• _Explore the material_
A - Extract the talk-page comment's text between "I can prove" and "an island aggregate.", inclusive.
B - Answer these questions from the talk-page comment:
(i) What does p.25 of the same edition deal with?
(ii) In what year is the edition that is attested on Google Books dated?
(iii) How many hits does the comment report for "Arrive on Japan"?

• _Text excerpt_
● ● ● ●

If you search that book for 'tenfold' it occurs on no other page than this one, p.3
If you consult the same edition p.25, anyone can see it deals with a Tempyō era tax register.
I can prove what I wrote above, therefore. If you want to form hypotheses and make counterclaims about them, and then you'd better explain precisely what edition TH1980 used, because it wasn't the one attested to on Google Books for 1995 which is precisely the book listed in the bibliography as revised by TH1980.
As to your unfamiliarity with English idiom, please note that one can say 'arrive on' if there is a locative complement -as with you island example - before a following specification of a country, i.e. 'of Japan'. I.e. 'arrived on the shore(s)/soil (of Japan/America'), which there isn't here. Try google books for "arrive in Japan"(thousands of hits) vs "Arrive on Japan" . . (two hits). Likewise, "Polynesians arrived on Hawaii" vs numerous examples for "Polynesians arrived in Hawaii", which is an island aggregate.
It is unforgiveable how the rules here compel serious editors, with a record of actually having made major contributions to the encyclopedia, to waste huge amounts of time in situations of utter incompetence or prevarication, caused by occasional tweakers.Nishidani (talk) 17:45, 24 July 2020 (UTC)

● ● ● ●

• _Source records_
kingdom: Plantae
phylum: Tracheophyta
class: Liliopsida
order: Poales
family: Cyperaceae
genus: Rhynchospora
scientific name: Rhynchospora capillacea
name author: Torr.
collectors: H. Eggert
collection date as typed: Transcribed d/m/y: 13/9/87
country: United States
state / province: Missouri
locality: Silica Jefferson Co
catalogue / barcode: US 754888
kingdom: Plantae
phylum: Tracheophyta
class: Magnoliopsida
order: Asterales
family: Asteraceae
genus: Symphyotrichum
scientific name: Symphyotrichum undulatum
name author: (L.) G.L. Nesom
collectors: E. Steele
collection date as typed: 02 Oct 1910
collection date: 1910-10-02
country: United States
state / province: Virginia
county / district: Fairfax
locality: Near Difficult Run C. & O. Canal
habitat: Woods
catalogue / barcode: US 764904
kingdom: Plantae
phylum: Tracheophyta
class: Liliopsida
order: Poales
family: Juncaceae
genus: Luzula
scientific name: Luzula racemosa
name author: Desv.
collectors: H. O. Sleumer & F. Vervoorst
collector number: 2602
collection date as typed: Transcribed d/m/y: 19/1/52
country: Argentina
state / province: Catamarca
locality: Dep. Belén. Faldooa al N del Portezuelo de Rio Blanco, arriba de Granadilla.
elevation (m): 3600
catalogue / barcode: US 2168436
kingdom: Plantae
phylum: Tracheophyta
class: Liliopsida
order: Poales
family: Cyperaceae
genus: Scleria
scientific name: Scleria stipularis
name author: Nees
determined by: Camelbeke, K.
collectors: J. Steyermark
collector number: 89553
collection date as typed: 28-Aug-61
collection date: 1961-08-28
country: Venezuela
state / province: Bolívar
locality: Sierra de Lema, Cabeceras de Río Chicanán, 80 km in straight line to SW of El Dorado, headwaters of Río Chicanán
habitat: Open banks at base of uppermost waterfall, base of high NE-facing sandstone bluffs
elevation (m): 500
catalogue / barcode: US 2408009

● ● ● ●

• _Answers per task_
A -
I can prove what I wrote above, therefore. If you want to form hypotheses and make counterclaims about them, and then you'd better explain precisely what edition TH1980 used, because it wasn't the one attested to on Google Books for 1995 which is precisely the book listed in the bibliography as revised by TH1980.
As to your unfamiliarity with English idiom, please note that one can say 'arrive on' if there is a locative complement -as with you island example - before a following specification of a country, i.e. 'of Japan'. I.e. 'arrived on the shore(s)/soil (of Japan/America'), which there isn't here. Try google books for "arrive in Japan"(thousands of hits) vs "Arrive on Japan" . . (two hits). Likewise, "Polynesians arrived on Hawaii" vs numerous examples for "Polynesians arrived in Hawaii", which is an island aggregate.

B -
(i) A Tempyō era tax register.
(ii) 1995.
(iii) Two hits.